■ **TEXTO**:

________________________

Medicina Interna da ULSSA/Porto
Acabar com os internamentos sociais nos hospitais – No topo da lista de resoluções
Com as férias de verão esgotadas, é um bom princípio de qualquer gestor fazer uma lista de tarefas a cumprir. Quase que retomamos mentalmente aquela que fizemos na viragem do ano, priorizando aquilo que ainda está em falta. Ainda restam quatro meses para nos redimirmos das distrações, que nos levaram a esquecer coisas importantes.
Tenho muito carinho pelo “Barómetro dos Internamentos Sociais”, que a 20 de março de 2024 teve a sua 8.ª Edição, publicada depois em maio. São da responsabilidade da Associação Portuguesa dos Administradores Hospitalares (APAH), com a colaboração da Sociedade Portuguesa de Medicina Interna (SPMI), e põem a nu todos os anos a dura realidade de um País socialmente subdesenvolvido.
Desta vez, verificamos que, até março de 2024, os Internamentos Sociais nos Hospitais Públicos subiram 11,1% em relação ao ano anterior, com um custo inútil estimado de 260 milhões de Euros. São 2164 internamentos inapropriados, 78% em serviços médicos, tendo 76% dos doentes mais de 65 anos.
Acredito que o novo Governo saído das eleições de 10 de março terá visto com preocupação estes resultados, publicitados um mês depois da sua tomada de posse e colocou o assunto na lista de resoluções. Ainda para mais, o Conselho de Finanças Públicas dava conta que, em 2023, a Segurança Social tinha obtido o maior excedente orçamental de que há memória (5485 milhões de Euros).
Lamentavelmente, o número de internamentos inapropriados nos Hospitais Públicos Portugueses continua a aumentar. Será que agora, passado o verão, ficará no topo da lista? Era bom que fizesse parte do propalado plano de inverno do SNS, sendo claro que acabar com a epidemia de internamentos sociais nos hospitais depende duma decisão política que envolve o Ministério da Saúde e o Ministério da Segurança Social.

________________________

■ **DADOS EXTRAÍDOS**:
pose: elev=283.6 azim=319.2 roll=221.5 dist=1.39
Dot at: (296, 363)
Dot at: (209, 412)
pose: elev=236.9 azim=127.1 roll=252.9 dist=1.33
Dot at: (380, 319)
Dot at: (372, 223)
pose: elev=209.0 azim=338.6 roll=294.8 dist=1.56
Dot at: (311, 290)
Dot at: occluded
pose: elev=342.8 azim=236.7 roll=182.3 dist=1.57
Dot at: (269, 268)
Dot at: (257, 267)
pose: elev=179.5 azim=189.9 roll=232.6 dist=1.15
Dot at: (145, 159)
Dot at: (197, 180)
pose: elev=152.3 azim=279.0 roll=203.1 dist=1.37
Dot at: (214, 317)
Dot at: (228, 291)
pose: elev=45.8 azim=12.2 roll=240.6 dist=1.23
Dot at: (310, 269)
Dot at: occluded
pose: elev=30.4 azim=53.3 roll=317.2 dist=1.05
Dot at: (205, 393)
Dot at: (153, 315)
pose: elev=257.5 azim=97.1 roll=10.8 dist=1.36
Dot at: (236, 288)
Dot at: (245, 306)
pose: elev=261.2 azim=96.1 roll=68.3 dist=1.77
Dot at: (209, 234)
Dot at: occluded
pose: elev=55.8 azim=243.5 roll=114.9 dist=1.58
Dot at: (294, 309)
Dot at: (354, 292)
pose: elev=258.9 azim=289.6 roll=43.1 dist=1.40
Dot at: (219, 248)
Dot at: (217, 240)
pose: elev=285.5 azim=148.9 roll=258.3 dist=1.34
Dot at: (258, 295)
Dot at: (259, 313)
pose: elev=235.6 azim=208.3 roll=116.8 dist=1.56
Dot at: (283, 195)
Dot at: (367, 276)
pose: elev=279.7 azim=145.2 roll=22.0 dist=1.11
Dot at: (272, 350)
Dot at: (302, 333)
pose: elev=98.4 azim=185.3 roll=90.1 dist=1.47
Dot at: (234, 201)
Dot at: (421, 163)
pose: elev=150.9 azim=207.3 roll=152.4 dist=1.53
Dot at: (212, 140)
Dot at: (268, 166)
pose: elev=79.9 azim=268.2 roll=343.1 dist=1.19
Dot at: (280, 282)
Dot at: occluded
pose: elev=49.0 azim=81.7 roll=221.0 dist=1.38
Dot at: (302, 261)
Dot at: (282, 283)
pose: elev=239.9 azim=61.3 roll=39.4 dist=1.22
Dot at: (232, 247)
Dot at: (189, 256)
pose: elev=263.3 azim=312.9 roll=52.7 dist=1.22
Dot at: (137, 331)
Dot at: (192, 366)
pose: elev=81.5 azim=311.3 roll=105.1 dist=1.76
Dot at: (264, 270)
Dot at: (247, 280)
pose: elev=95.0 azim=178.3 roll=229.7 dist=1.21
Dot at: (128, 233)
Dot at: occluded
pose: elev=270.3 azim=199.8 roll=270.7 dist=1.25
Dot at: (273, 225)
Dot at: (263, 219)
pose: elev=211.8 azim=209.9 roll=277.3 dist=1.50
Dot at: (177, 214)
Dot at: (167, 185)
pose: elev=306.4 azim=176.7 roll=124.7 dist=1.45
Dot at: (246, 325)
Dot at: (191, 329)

________________________

■ **COM BASE NISTO**:
1/ Segundo o texto sobre os internamentos sociais, por que motivos o autor acredita que o novo Governo terá visto os resultados do Barómetro com preocupação e colocado o assunto na sua lista de resoluções? Responda em uma a três frases.
2/ Transcreva do texto sobre os internamentos sociais o trecho que começa nas palavras "Lamentavelmente, o número" e termina logo após "da Segurança Social.".
3/ Responda com base no texto sobre os internamentos sociais:
(a) Em que data teve o "Barómetro dos Internamentos Sociais" a sua 8.ª Edição?
(b) Quantos internamentos inapropriados foram registados até março de 2024?
(c) Em que data se realizaram as eleições de que saiu o novo Governo?
As entradas provêm de uma fonte diferente da do texto.

■ **AS SUAS RESPOSTAS**:
1/ Os resultados foram publicitados um mês depois da tomada de posse do novo Governo. Além disso, o Conselho de Finanças Públicas dava conta de que, em 2023, a Segurança Social tinha obtido o maior excedente orçamental de que há memória, de 5485 milhões de Euros.

2/
Lamentavelmente, o número de internamentos inapropriados nos Hospitais Públicos Portugueses continua a aumentar. Será que agora, passado o verão, ficará no topo da lista? Era bom que fizesse parte do propalado plano de inverno do SNS, sendo claro que acabar com a epidemia de internamentos sociais nos hospitais depende duma decisão política que envolve o Ministério da Saúde e o Ministério da Segurança Social.

3/
(a) A 20 de março de 2024.
(b) 2164.
(c) A 10 de março.